Sadly the answer is not really interesting. You are simply lacking the @inbounds broadcast implicitly adds.

On my system:

julia> @btime @. $C = $A * $B 
  3.774 ms (0 allocations: 0 bytes)

julia> @btime mulcab!($C, $A, $B) 
  7.905 ms (9 allocations: 272 bytes)

After changing:

julia> @kernel function mulcab_kernel(C, A, B)
           i, j = @index(Global, NTuple)
           @inbounds C[i,j] = A[i,j] * B[i,j]
       end

julia> @btime mulcab!($C, $A, $B)   # 9.775 ms (10 allocations: 288 bytes)
  4.017 ms (9 allocations: 272 bytes)
2 Likes

Well, this is kind of unxpected for me.

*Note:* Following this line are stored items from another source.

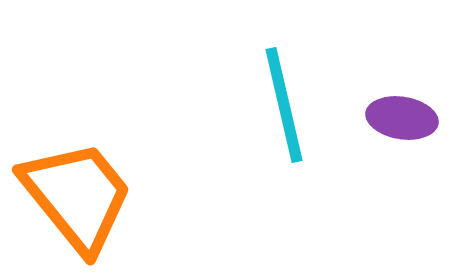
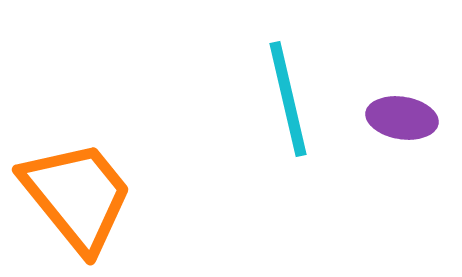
cyan line: moved 4 px right, 6 px up
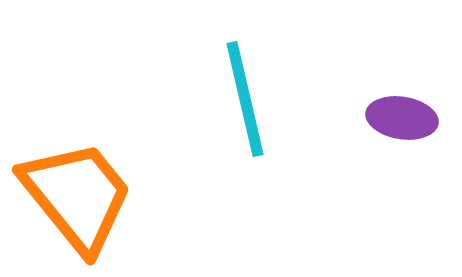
cyan line: moved 43 px left
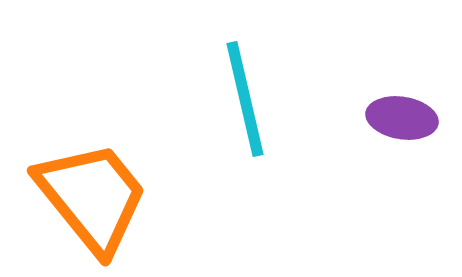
orange trapezoid: moved 15 px right, 1 px down
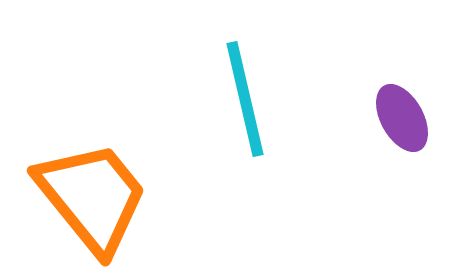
purple ellipse: rotated 52 degrees clockwise
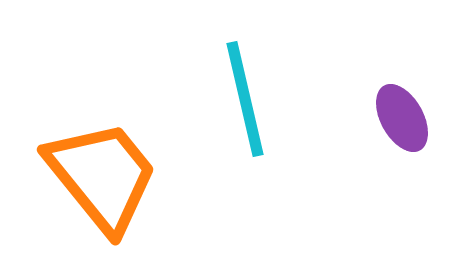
orange trapezoid: moved 10 px right, 21 px up
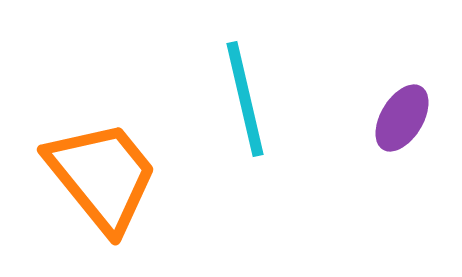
purple ellipse: rotated 60 degrees clockwise
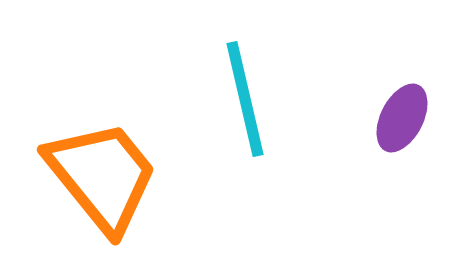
purple ellipse: rotated 4 degrees counterclockwise
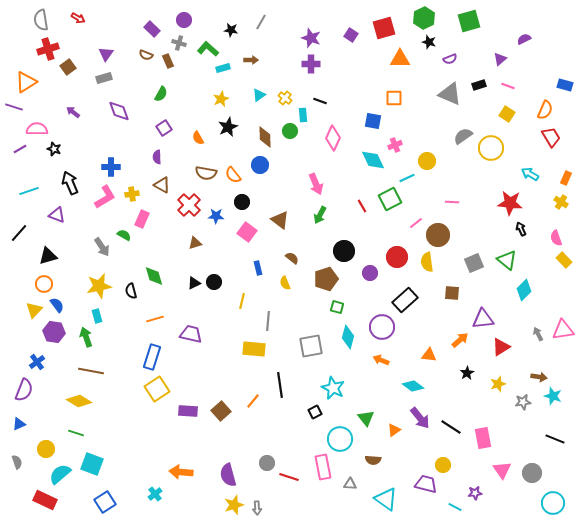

For example, the speed of the explicit loop function,

function mulcab_loop(C, A, B)
    N1, N2 = size(C)
    for j=1:N2, i=1:N1
        C[i,j] = A[i,j] * B[i,j]
    end
    return nothing
end

is the same as for the broadcasting, and the @inbounds macro has no effect on both of them. Does it mean that the compiler is smart enough to put @inbounds implicitly behind the scene?

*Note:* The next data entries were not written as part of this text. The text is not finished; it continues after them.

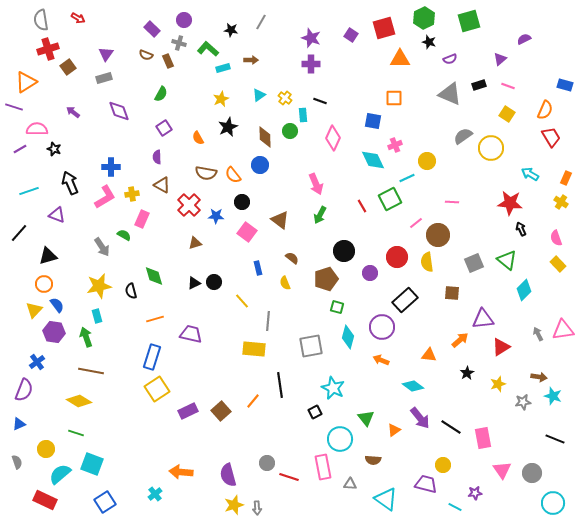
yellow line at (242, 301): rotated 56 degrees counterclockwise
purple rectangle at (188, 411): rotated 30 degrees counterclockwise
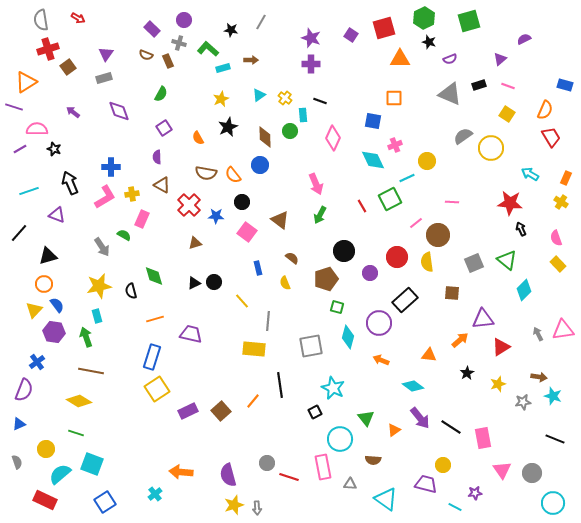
purple circle at (382, 327): moved 3 px left, 4 px up
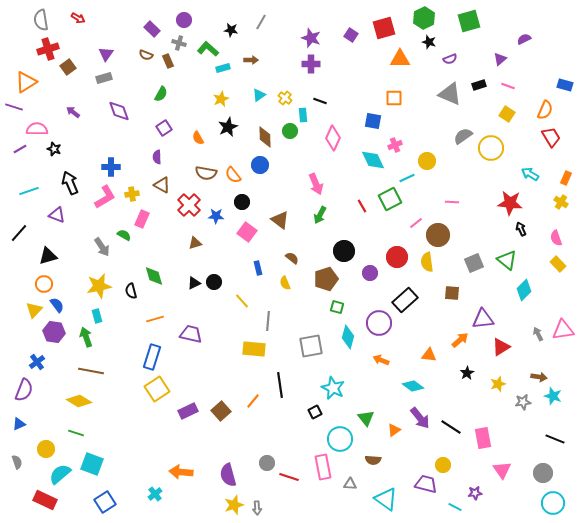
gray circle at (532, 473): moved 11 px right
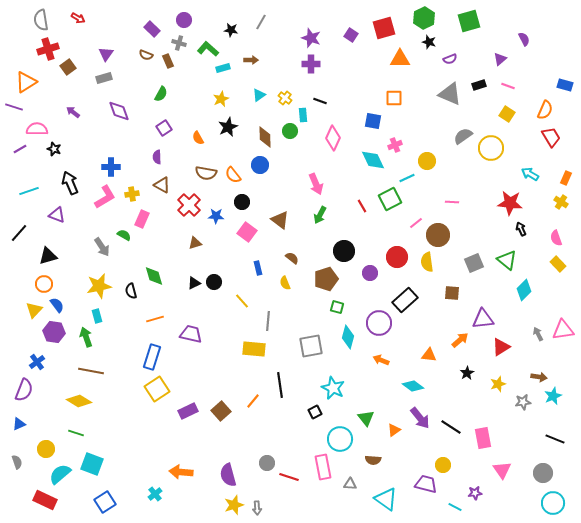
purple semicircle at (524, 39): rotated 88 degrees clockwise
cyan star at (553, 396): rotated 30 degrees clockwise
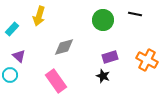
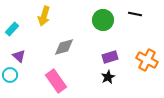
yellow arrow: moved 5 px right
black star: moved 5 px right, 1 px down; rotated 24 degrees clockwise
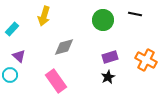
orange cross: moved 1 px left
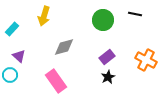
purple rectangle: moved 3 px left; rotated 21 degrees counterclockwise
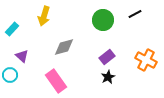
black line: rotated 40 degrees counterclockwise
purple triangle: moved 3 px right
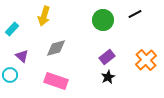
gray diamond: moved 8 px left, 1 px down
orange cross: rotated 20 degrees clockwise
pink rectangle: rotated 35 degrees counterclockwise
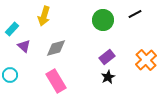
purple triangle: moved 2 px right, 10 px up
pink rectangle: rotated 40 degrees clockwise
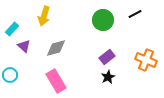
orange cross: rotated 25 degrees counterclockwise
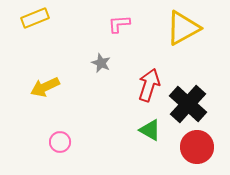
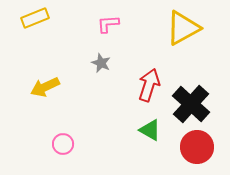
pink L-shape: moved 11 px left
black cross: moved 3 px right
pink circle: moved 3 px right, 2 px down
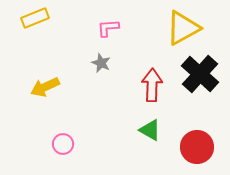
pink L-shape: moved 4 px down
red arrow: moved 3 px right; rotated 16 degrees counterclockwise
black cross: moved 9 px right, 30 px up
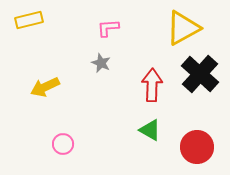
yellow rectangle: moved 6 px left, 2 px down; rotated 8 degrees clockwise
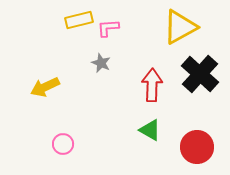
yellow rectangle: moved 50 px right
yellow triangle: moved 3 px left, 1 px up
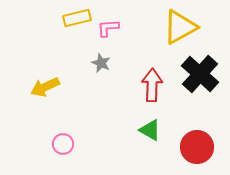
yellow rectangle: moved 2 px left, 2 px up
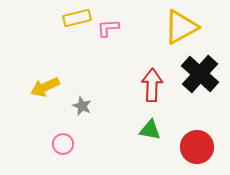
yellow triangle: moved 1 px right
gray star: moved 19 px left, 43 px down
green triangle: rotated 20 degrees counterclockwise
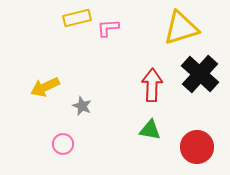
yellow triangle: moved 1 px down; rotated 12 degrees clockwise
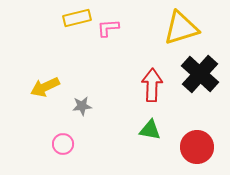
gray star: rotated 30 degrees counterclockwise
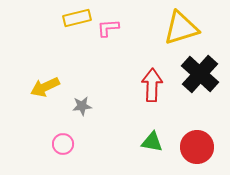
green triangle: moved 2 px right, 12 px down
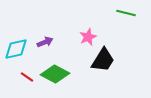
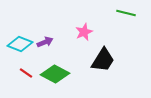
pink star: moved 4 px left, 5 px up
cyan diamond: moved 4 px right, 5 px up; rotated 35 degrees clockwise
red line: moved 1 px left, 4 px up
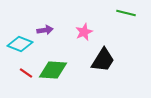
purple arrow: moved 12 px up; rotated 14 degrees clockwise
green diamond: moved 2 px left, 4 px up; rotated 24 degrees counterclockwise
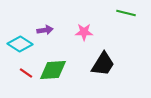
pink star: rotated 24 degrees clockwise
cyan diamond: rotated 10 degrees clockwise
black trapezoid: moved 4 px down
green diamond: rotated 8 degrees counterclockwise
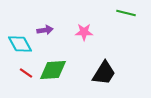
cyan diamond: rotated 30 degrees clockwise
black trapezoid: moved 1 px right, 9 px down
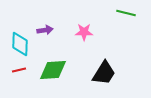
cyan diamond: rotated 30 degrees clockwise
red line: moved 7 px left, 3 px up; rotated 48 degrees counterclockwise
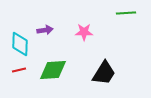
green line: rotated 18 degrees counterclockwise
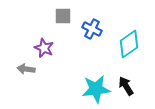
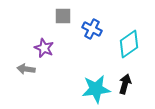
black arrow: moved 1 px left, 2 px up; rotated 48 degrees clockwise
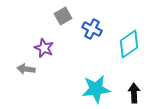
gray square: rotated 30 degrees counterclockwise
black arrow: moved 9 px right, 9 px down; rotated 18 degrees counterclockwise
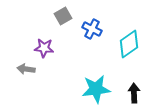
purple star: rotated 18 degrees counterclockwise
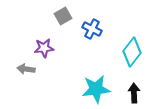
cyan diamond: moved 3 px right, 8 px down; rotated 16 degrees counterclockwise
purple star: rotated 12 degrees counterclockwise
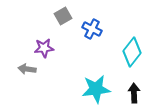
gray arrow: moved 1 px right
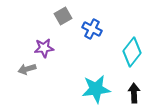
gray arrow: rotated 24 degrees counterclockwise
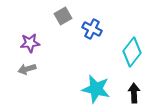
purple star: moved 14 px left, 5 px up
cyan star: rotated 20 degrees clockwise
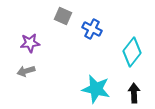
gray square: rotated 36 degrees counterclockwise
gray arrow: moved 1 px left, 2 px down
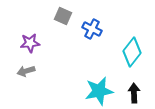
cyan star: moved 3 px right, 2 px down; rotated 24 degrees counterclockwise
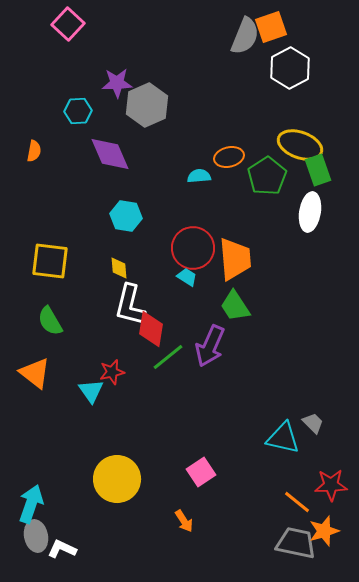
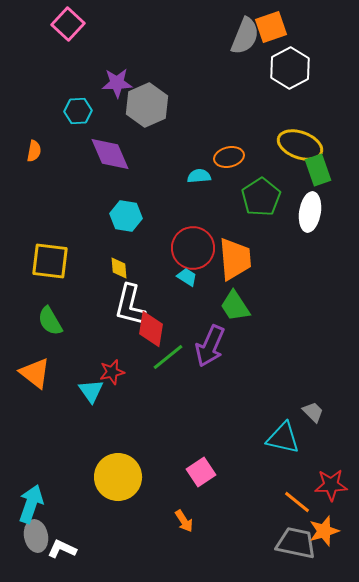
green pentagon at (267, 176): moved 6 px left, 21 px down
gray trapezoid at (313, 423): moved 11 px up
yellow circle at (117, 479): moved 1 px right, 2 px up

Yes there is an LLVM optimization pass called InductiveRangeCheckElimination that can do boubds-checks elimination. The loop structure that KA uses under the hood is a bit more complicated so it might be that IRCE fails.

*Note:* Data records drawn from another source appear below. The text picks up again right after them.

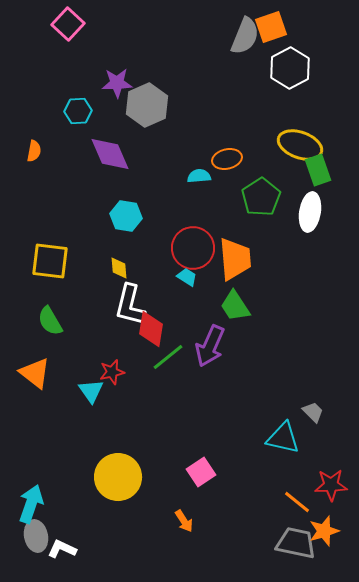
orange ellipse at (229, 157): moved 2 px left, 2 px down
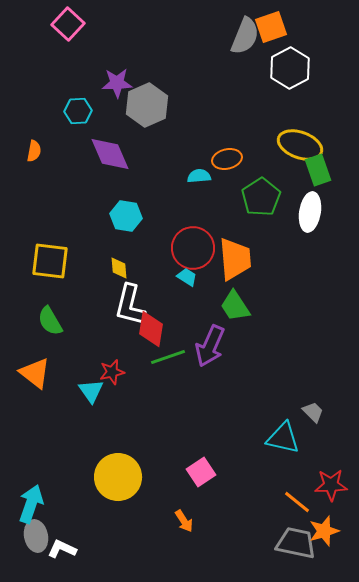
green line at (168, 357): rotated 20 degrees clockwise
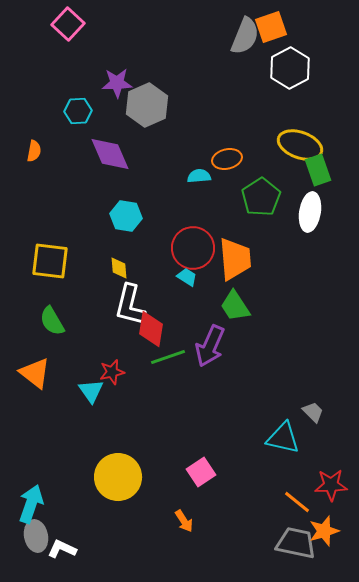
green semicircle at (50, 321): moved 2 px right
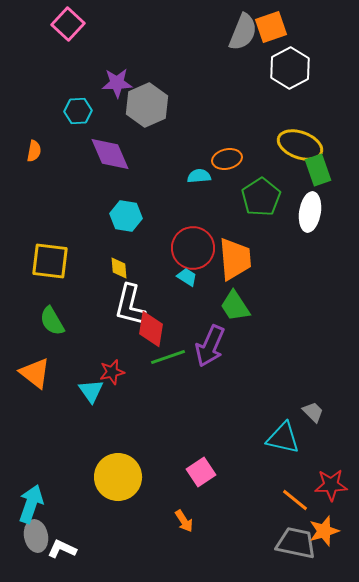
gray semicircle at (245, 36): moved 2 px left, 4 px up
orange line at (297, 502): moved 2 px left, 2 px up
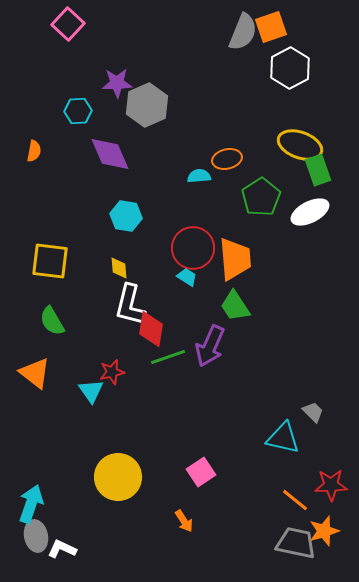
white ellipse at (310, 212): rotated 54 degrees clockwise
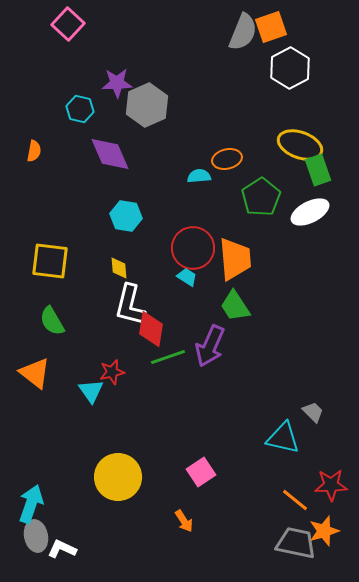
cyan hexagon at (78, 111): moved 2 px right, 2 px up; rotated 16 degrees clockwise
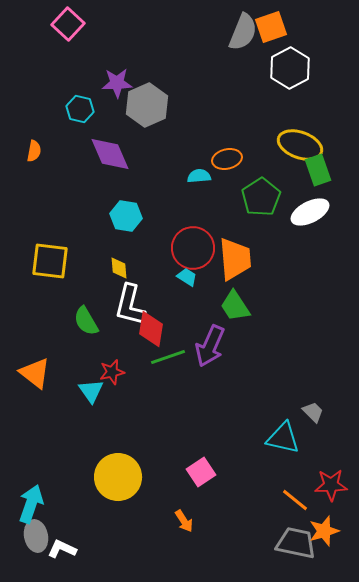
green semicircle at (52, 321): moved 34 px right
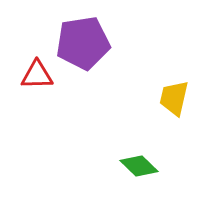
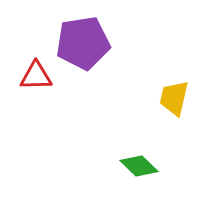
red triangle: moved 1 px left, 1 px down
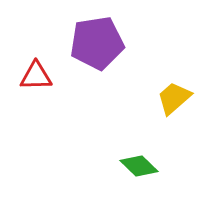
purple pentagon: moved 14 px right
yellow trapezoid: rotated 36 degrees clockwise
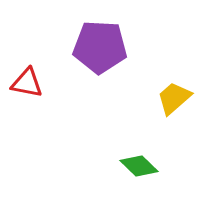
purple pentagon: moved 3 px right, 4 px down; rotated 12 degrees clockwise
red triangle: moved 9 px left, 7 px down; rotated 12 degrees clockwise
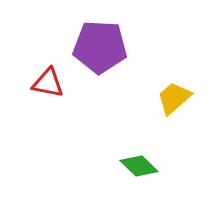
red triangle: moved 21 px right
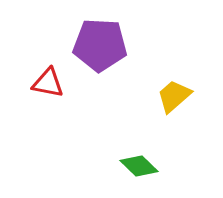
purple pentagon: moved 2 px up
yellow trapezoid: moved 2 px up
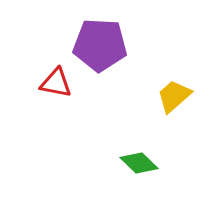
red triangle: moved 8 px right
green diamond: moved 3 px up
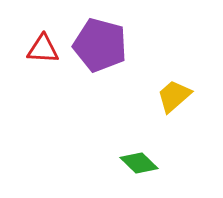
purple pentagon: rotated 12 degrees clockwise
red triangle: moved 13 px left, 34 px up; rotated 8 degrees counterclockwise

Great! Thank you. Very interesting to know.

If you allow, one more question. The problem above is an embarrassingly parallel one. Why the scaling with threads is so minor (see the plots below)?
N=2048 N=4096

Yes, but it also has a very low arithmetic intensity: for each multiplication operation, 3 memory accesses are needed (2 reads & 1 write). So I’d say the performances of this code are memory-bound: adding more CPUs won’t help as they have to wait for the data to be available.

The performance of this kernel is also likely to depend a lot on the size of your problem: if it is small enough to fit into the cache, memory accesses will be faster than for a large problem where data ultimately has to be fetched from RAM.

2 Likes

This may also be false sharing, along with high memory IO.

Thank you @ffevotte and @jmair.
Indeed, if I make the kernel more computationally intensive,

@kernel function mulcab_kernel(C, A, B)
    i, j = @index(Global, NTuple)
    @inbounds C[i,j] = exp(A[i,j]) * sin(B[i,j])
end

I start to see the expected behavior:
t_vs_nthreads

Another interesting observation. Using the following code:

using BenchmarkTools
using KernelAbstractions

func1(a, b) = a * b
func2(a, b) = exp(a) * sin(b)

function mulcab!(C, A, B)
    N1, N2 = size(C)
    for j=1:N2, i=1:N1
        C[i,j] = func2(A[i,j], B[i,j])
    end
    return nothing
end

@kernel function mulcab_kernel(C, A, B)
    i, j = @index(Global, NTuple)
    @inbounds C[i,j] = func2(A[i,j], B[i,j])
end
function mulcab_ka!(C, A, B)
    backend = get_backend(C)
    ndrange = size(C)
    mulcab_kernel(backend)(C, A, B; ndrange)
    return nothing
end

N = 2048   # 2 - 8192
A = 2 * ones(N, N)
B = 3 * ones(N, N)
C = zeros(N, N)

@btime mulcab!($C, $A, $B)

@btime mulcab_ka!($C, $A, $B)

I measured the computation times of simple loop and the corresponding KA kernel versus the size of the input array. I considered two cases: 1) low cost (func1(a, b) = a * b) and high cost (func2(a, b) = exp(a) * sin(b)) kernel function. The figures below show the resulting run time vs log2(N).

func1 func2

The figures show that KA introduce quite high overhead. For simple (memory bound) kernel, the overhead time becomes negligible starting from array sizes 1024x1024, while for more costly kernel, the corresponding array size is 128x128.

I guess, the conclusions can be the following. At present time KA introduce unpleasantly high overhead. Therefore, the recommendation is to combine small kernels into one big with high computational costs.